I thought I had.
I'd like to find one or two finer-grained black-and-white films to use once the weather stops keeping me indoors -- after upgrading back to film I've shot a lot of Tri-X, which I love, but now I have a list of stuff to try for finer grain, and T-Max is not on that list. I shot a lot of T-Max back in the day, particularly in school, because that's what the teacher said to use, but wasn't planning to try it now because I didn't like the look of it so much. So, apparently I'm wrong about that and ought to give it another chance. Great, maybe I will, if I find an approach that shows promise. I'm a lot better at this now than I was back then, after all.
I could only find the following question from your posts: "Does it really change the curve of TMY that much?" and you appeared to dismiss it for cost reasons and the lack of examples on flickr in the preceding and following sentences. So in context, the question you're asking already having been answered, it doesn't appear to me to be a real request for info as much as a statement of disbelief. That aside:
I think TMY-1 underwent at least one change, and TMY-2 is again different, so if you're comparing current TMY to the first offering, which is what you likely tried in 1990 or earlier, it's different. I worked in a lab doing 2,000 custom B&W prints a month on two D5's and a roller transport processor just after TMax films were introduced. Many of our customers across a wide range of skill levels shot the first version TMY and our film processing, by hand in small tanks, used Kodak's recommended times in TMax developer. With the abuse the film took from the shooters (often pushing it way too hard) and TMax developer by the book, I often had to work very hard to get good prints on the Polycontrast III RC the lab used, and I learned to dislike printing other people's work with it. I often had to print with the lowest contrast filter and pre-flash to hold the highlights. I finally got with the film processor in the next room and we ran some trials with shorter times, and I even convinced him to try less agitation, so we got things adjusted to print on grade 2 with decent people behind the camera and normal scenes. He was military trained, so the reduced agitation bit took some convincing. But after that, the films worked well and customers were happy.

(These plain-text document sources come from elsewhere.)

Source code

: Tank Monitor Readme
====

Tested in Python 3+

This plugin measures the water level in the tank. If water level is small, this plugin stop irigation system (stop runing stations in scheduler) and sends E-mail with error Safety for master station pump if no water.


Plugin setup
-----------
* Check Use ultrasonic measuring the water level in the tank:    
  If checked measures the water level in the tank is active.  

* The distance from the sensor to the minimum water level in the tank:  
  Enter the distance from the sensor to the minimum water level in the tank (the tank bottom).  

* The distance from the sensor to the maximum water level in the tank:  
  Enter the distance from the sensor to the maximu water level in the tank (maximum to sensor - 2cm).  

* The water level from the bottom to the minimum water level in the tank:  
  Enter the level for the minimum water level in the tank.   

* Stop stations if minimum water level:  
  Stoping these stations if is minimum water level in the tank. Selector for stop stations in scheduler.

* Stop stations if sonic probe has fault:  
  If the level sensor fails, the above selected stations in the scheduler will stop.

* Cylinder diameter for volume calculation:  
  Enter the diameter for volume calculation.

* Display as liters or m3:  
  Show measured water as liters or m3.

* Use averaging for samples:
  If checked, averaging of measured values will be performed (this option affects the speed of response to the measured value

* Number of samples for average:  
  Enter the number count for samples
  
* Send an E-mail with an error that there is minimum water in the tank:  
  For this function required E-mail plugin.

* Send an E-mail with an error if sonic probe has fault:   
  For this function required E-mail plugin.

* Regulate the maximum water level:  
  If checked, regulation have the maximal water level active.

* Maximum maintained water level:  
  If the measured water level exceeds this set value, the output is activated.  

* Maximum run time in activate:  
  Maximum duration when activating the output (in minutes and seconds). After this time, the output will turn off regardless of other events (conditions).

When I did try the TMax films for myself and found the developers (not TMax) and methods that suited my taste, I liked TMX, TMY, and TMZ just fine, and I was a Verichrome Pan, Tri-X, and Panatomic-X shooter. John Sexton, who was a major product tester for the TMax films, preferred D-76 and the RS version of TMax developer in 1987.
http://www.largeformatphotography.info/articles/sexton-tmax.html
Try TMY-2 in Edwal 12 replenished. Buy two liters and refresh from the second liter, or if you're just trying it out one roll at a time, just split one liter and replenish from the second 500ml. It needs about 4-5 rolls/liter run through it to season properly before you start replenishment. Edwal 12 was designed to give a little boost for flat, gray midwestern winter shooting on the films of about 70 years ago. I found that reduced agitation could bring the contrast down to a Zone System normal or perhaps lower. This also lowers the shoulder a bit.
Getting what you want from a new film requires learning how to implement all the controls, exposure, developer, dilution, agitation routine, time and temp to make it do what you want. It takes time and testing. No short answers and everyone does it a little differently. Only you will know if Edwal 12 will give you what you want with TMY, and then only if you give it a shot.